Task to complete: Transcribe each entry so that nothing differs from the original.
━━ The records
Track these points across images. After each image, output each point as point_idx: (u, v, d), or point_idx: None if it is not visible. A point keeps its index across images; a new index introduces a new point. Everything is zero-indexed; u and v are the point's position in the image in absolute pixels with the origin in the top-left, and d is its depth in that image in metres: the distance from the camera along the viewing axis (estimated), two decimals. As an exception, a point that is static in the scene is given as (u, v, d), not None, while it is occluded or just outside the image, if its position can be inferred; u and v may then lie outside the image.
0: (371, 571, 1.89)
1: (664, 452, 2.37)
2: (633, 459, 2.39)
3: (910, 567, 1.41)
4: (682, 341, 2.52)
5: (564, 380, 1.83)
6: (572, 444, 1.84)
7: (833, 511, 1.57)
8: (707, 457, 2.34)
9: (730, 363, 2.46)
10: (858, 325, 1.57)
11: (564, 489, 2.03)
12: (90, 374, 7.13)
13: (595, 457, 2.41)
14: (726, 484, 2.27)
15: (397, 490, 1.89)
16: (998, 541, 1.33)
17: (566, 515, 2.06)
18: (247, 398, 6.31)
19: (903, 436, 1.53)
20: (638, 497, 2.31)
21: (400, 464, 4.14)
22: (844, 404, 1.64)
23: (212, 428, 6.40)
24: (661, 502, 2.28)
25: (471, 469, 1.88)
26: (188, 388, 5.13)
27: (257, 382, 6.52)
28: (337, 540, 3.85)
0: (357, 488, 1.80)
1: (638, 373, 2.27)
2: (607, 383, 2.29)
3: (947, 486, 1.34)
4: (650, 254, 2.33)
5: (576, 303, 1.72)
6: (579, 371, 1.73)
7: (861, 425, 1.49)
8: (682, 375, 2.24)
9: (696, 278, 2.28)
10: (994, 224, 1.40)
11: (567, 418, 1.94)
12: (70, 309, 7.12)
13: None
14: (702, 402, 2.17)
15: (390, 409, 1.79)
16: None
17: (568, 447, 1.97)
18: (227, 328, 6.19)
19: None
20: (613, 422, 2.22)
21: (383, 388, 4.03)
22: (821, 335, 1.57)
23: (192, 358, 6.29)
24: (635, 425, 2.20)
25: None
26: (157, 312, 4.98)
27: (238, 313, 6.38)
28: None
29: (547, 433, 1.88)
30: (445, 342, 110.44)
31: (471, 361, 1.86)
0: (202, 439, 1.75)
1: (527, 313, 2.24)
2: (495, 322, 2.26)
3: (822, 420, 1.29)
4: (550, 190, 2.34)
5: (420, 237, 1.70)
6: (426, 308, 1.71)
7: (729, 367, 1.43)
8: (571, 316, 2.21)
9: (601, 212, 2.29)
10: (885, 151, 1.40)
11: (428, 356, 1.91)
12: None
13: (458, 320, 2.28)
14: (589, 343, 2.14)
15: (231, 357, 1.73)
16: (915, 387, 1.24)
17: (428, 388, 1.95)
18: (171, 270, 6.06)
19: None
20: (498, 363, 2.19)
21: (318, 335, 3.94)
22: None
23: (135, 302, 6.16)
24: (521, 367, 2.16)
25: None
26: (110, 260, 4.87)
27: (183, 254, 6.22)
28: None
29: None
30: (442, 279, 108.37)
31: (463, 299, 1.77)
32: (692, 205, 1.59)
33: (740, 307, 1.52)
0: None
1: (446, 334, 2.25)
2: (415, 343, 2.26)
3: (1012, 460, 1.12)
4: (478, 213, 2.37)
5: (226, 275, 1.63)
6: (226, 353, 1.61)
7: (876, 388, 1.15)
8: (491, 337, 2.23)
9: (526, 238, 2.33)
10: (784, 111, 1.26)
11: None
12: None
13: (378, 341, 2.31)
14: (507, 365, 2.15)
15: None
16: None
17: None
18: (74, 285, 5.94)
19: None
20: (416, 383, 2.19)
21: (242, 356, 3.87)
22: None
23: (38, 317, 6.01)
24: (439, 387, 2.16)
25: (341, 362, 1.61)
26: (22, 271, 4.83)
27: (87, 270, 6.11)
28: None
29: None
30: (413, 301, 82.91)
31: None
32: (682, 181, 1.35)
━━━━
Written solution:
Track these points across images. After each image, output each point as point_idx: (u, v, d), or point_idx: None if it is not visible. A point keeps its index across images; a new index introduces a new point. Everything is zero-indexed; u and v are the point's position in the image in absolute pixels with the origin in the top-left, and d is its depth in that image in metres: the distance from the camera along the viewing axis (estimated), two decimals. As an exception, a point that is static in the scene is given as (u, v, d), not None, while it is occluded or just outside the image, if its position can be inferred; u and v may then lie outside the image.
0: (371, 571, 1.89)
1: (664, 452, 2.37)
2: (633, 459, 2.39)
3: (910, 567, 1.41)
4: (682, 341, 2.52)
5: (564, 380, 1.83)
6: (572, 444, 1.84)
7: (833, 511, 1.57)
8: (707, 457, 2.34)
9: (730, 363, 2.46)
10: (858, 325, 1.57)
11: (564, 489, 2.03)
12: (90, 374, 7.13)
13: (595, 457, 2.41)
14: (726, 484, 2.27)
15: (397, 490, 1.89)
16: (998, 541, 1.33)
17: (566, 515, 2.06)
18: (247, 398, 6.31)
19: (903, 436, 1.53)
20: (638, 497, 2.31)
21: (400, 464, 4.14)
22: (844, 404, 1.64)
23: (212, 428, 6.40)
24: (661, 502, 2.28)
25: (471, 469, 1.88)
26: (188, 388, 5.13)
27: (257, 382, 6.52)
28: (337, 540, 3.85)
0: (357, 488, 1.80)
1: (638, 373, 2.27)
2: (607, 383, 2.29)
3: (947, 486, 1.34)
4: (650, 254, 2.33)
5: (576, 303, 1.72)
6: (579, 371, 1.73)
7: (861, 425, 1.49)
8: (682, 375, 2.24)
9: (696, 278, 2.28)
10: (994, 224, 1.40)
11: (567, 418, 1.94)
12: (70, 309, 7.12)
13: None
14: (702, 402, 2.17)
15: (390, 409, 1.79)
16: None
17: (568, 447, 1.97)
18: (227, 328, 6.19)
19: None
20: (613, 422, 2.22)
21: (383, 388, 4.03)
22: (821, 335, 1.57)
23: (192, 358, 6.29)
24: (635, 425, 2.20)
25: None
26: (157, 312, 4.98)
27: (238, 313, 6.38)
28: None
29: (547, 433, 1.88)
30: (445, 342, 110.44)
31: (471, 361, 1.86)
0: (202, 439, 1.75)
1: (527, 313, 2.24)
2: (495, 322, 2.26)
3: (822, 420, 1.29)
4: (550, 190, 2.34)
5: (420, 237, 1.70)
6: (426, 308, 1.71)
7: (729, 367, 1.43)
8: (571, 316, 2.21)
9: (601, 212, 2.29)
10: (885, 151, 1.40)
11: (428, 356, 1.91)
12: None
13: (458, 320, 2.28)
14: (589, 343, 2.14)
15: (231, 357, 1.73)
16: (915, 387, 1.24)
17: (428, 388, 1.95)
18: (171, 270, 6.06)
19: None
20: (498, 363, 2.19)
21: (318, 335, 3.94)
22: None
23: (135, 302, 6.16)
24: (521, 367, 2.16)
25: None
26: (110, 260, 4.87)
27: (183, 254, 6.22)
28: None
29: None
30: (442, 279, 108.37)
31: (463, 299, 1.77)
32: (692, 205, 1.59)
33: (740, 307, 1.52)
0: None
1: (446, 334, 2.25)
2: (415, 343, 2.26)
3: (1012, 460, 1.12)
4: (478, 213, 2.37)
5: (226, 275, 1.63)
6: (226, 353, 1.61)
7: (876, 388, 1.15)
8: (491, 337, 2.23)
9: (526, 238, 2.33)
10: (784, 111, 1.26)
11: None
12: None
13: (378, 341, 2.31)
14: (507, 365, 2.15)
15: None
16: None
17: None
18: (74, 285, 5.94)
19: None
20: (416, 383, 2.19)
21: (242, 356, 3.87)
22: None
23: (38, 317, 6.01)
24: (439, 387, 2.16)
25: (341, 362, 1.61)
26: (22, 271, 4.83)
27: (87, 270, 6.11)
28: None
29: None
30: (413, 301, 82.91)
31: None
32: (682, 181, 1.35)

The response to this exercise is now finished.